[DOCUMENT SECTION — start]

There are certain files in Ubuntu Linux (or Unix-like systems) that only root user access or edit. How can I edit and/or open files that requires admin (root) access on a Ubuntu Linux?

Configuration files, server settings and other files in /etc/ usually owned by root user and require editing for configuration purpose on a Linux or Unix-like systems. You can raise privileges using any one of the following mechanism:

  1. sudo command : Execute a command as another user using command line method.
  2. gksudo or gksu command : Execute a command as another user using graphical tool.

Requirements

The normal user needs to be a member of the admin group to raise privileges either via the sudo or gksudo/gksu command. By default, the first user account on a Ubuntu Linux is a member of the admin group. You can verify this by typing the following commands:

## find out your user name ##
who am i 
 
## verify that you are part of either sudo or admin group ##
id 
 
## Or use /etc/group file to verify that you are part of either sudo or admin group ##
egrep -i 'sudo|admin' /etc/group

Sample outputs:

Fig.01:  The normal user needs to be a member of the admin or sudo group.

[DOCUMENT SECTION — finish]
[RECORDED INFORMATION — start]

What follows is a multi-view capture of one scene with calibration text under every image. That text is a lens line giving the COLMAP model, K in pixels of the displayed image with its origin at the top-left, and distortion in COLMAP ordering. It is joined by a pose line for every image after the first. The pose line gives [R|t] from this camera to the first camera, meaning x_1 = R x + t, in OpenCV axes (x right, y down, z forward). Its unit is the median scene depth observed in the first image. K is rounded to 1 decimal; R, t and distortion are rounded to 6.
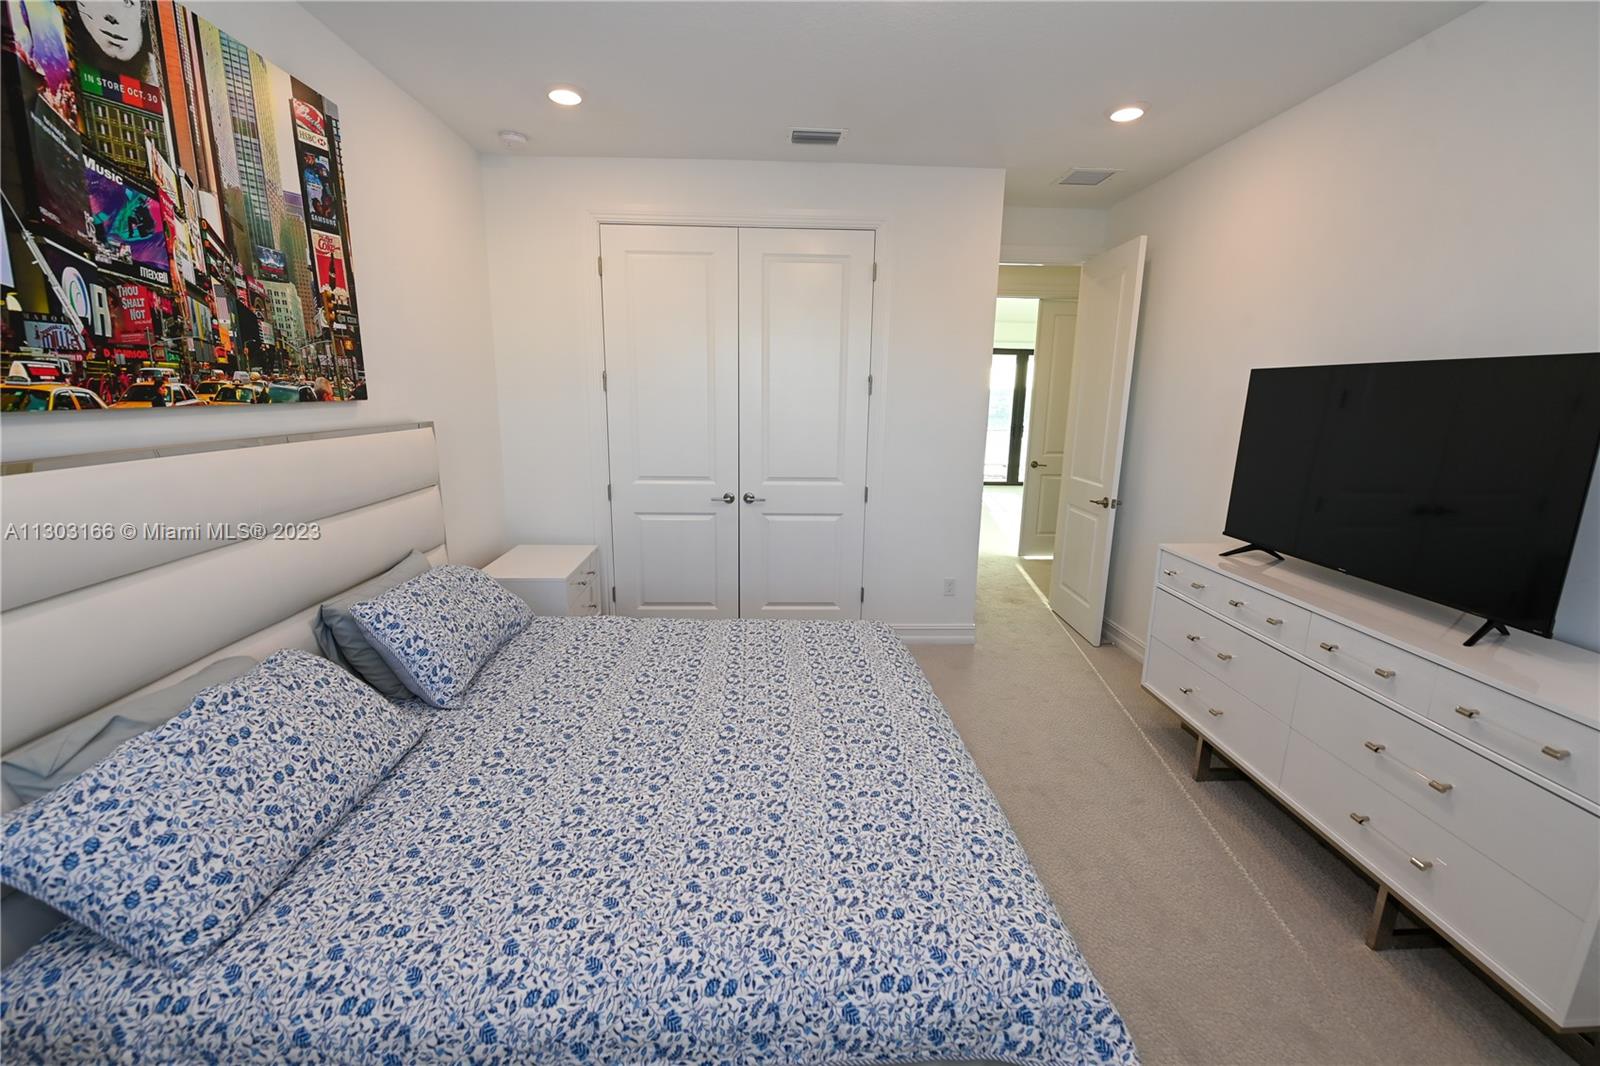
lens RADIAL K [[637.3, 0, 796.8], [0, 637.3, 528.7], [0, 0, 1]] dist [-0.015808, -0.001816]
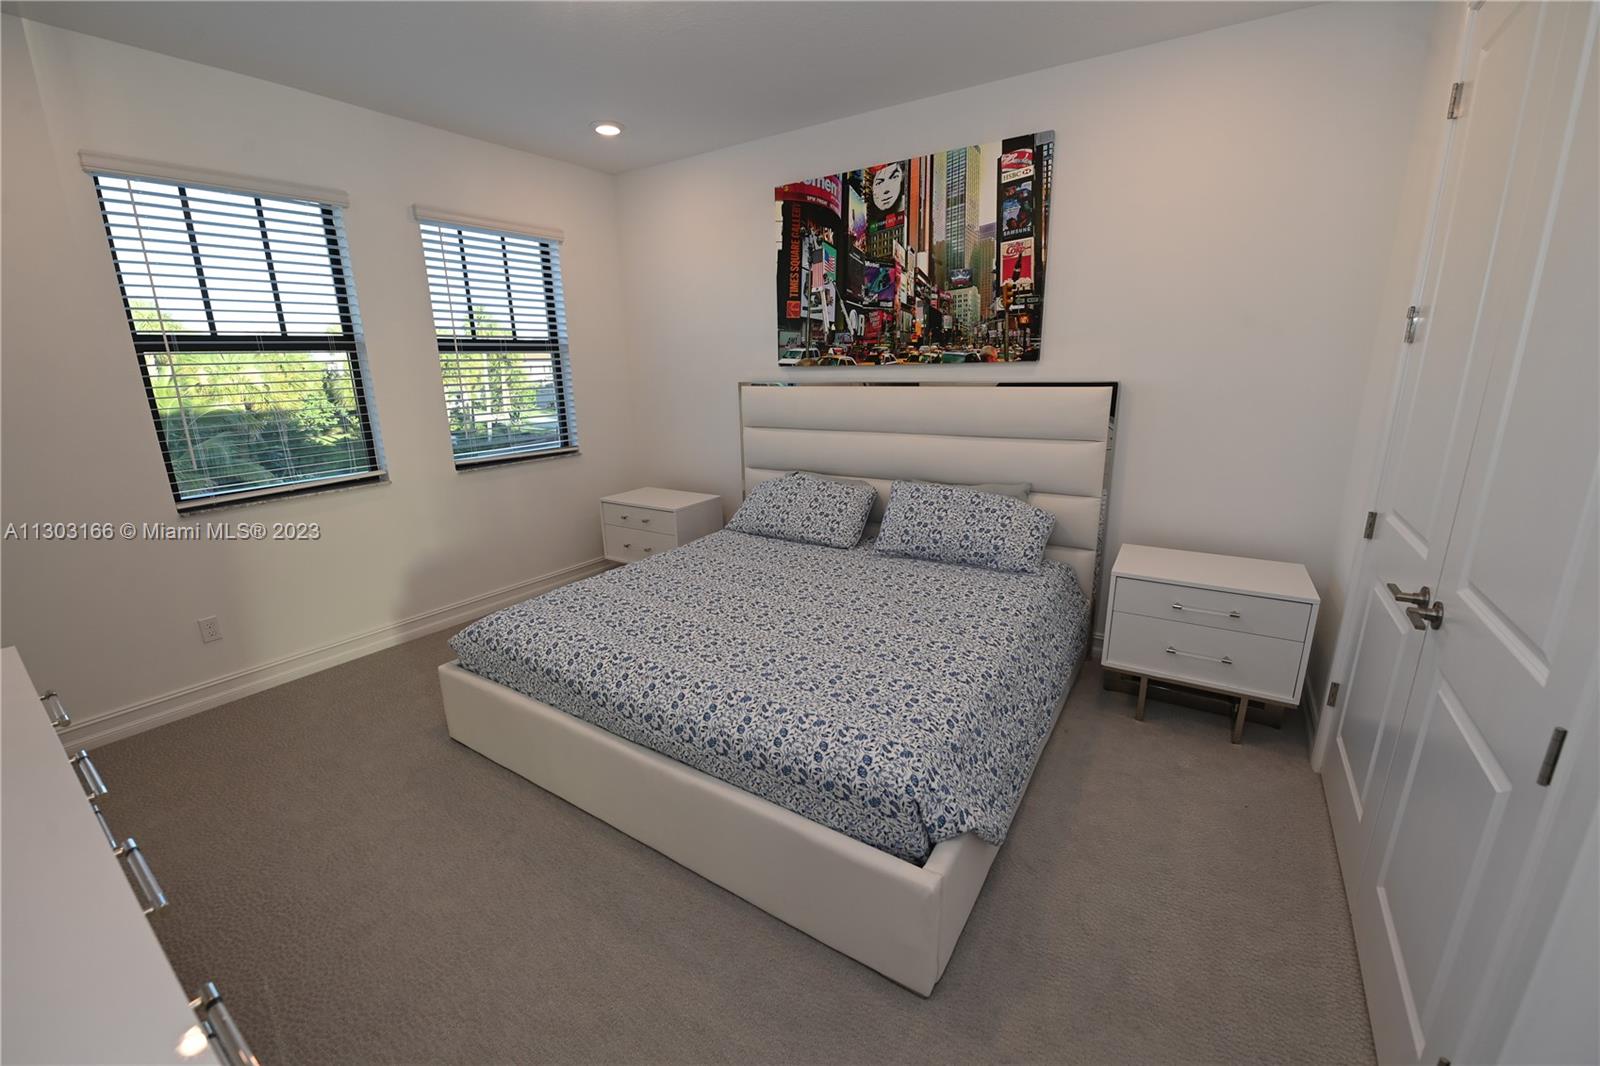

[RECORDED INFORMATION — finish]

PROBLEM DESCRIPTION:
Rewrite the Ubuntu root-access text from the words "There are certain" through "using graphical tool.", changing "graphical tool" to "GUI application". You won't need the lines for this.

RESPONSE FOR THIS EXERCISE:
There are certain files in Ubuntu Linux (or Unix-like systems) that only root user access or edit. How can I edit and/or open files that requires admin (root) access on a Ubuntu Linux?

Configuration files, server settings and other files in /etc/ usually owned by root user and require editing for configuration purpose on a Linux or Unix-like systems. You can raise privileges using any one of the following mechanism:

  1. sudo command : Execute a command as another user using command line method.
  2. gksudo or gksu command : Execute a command as another user using GUI application.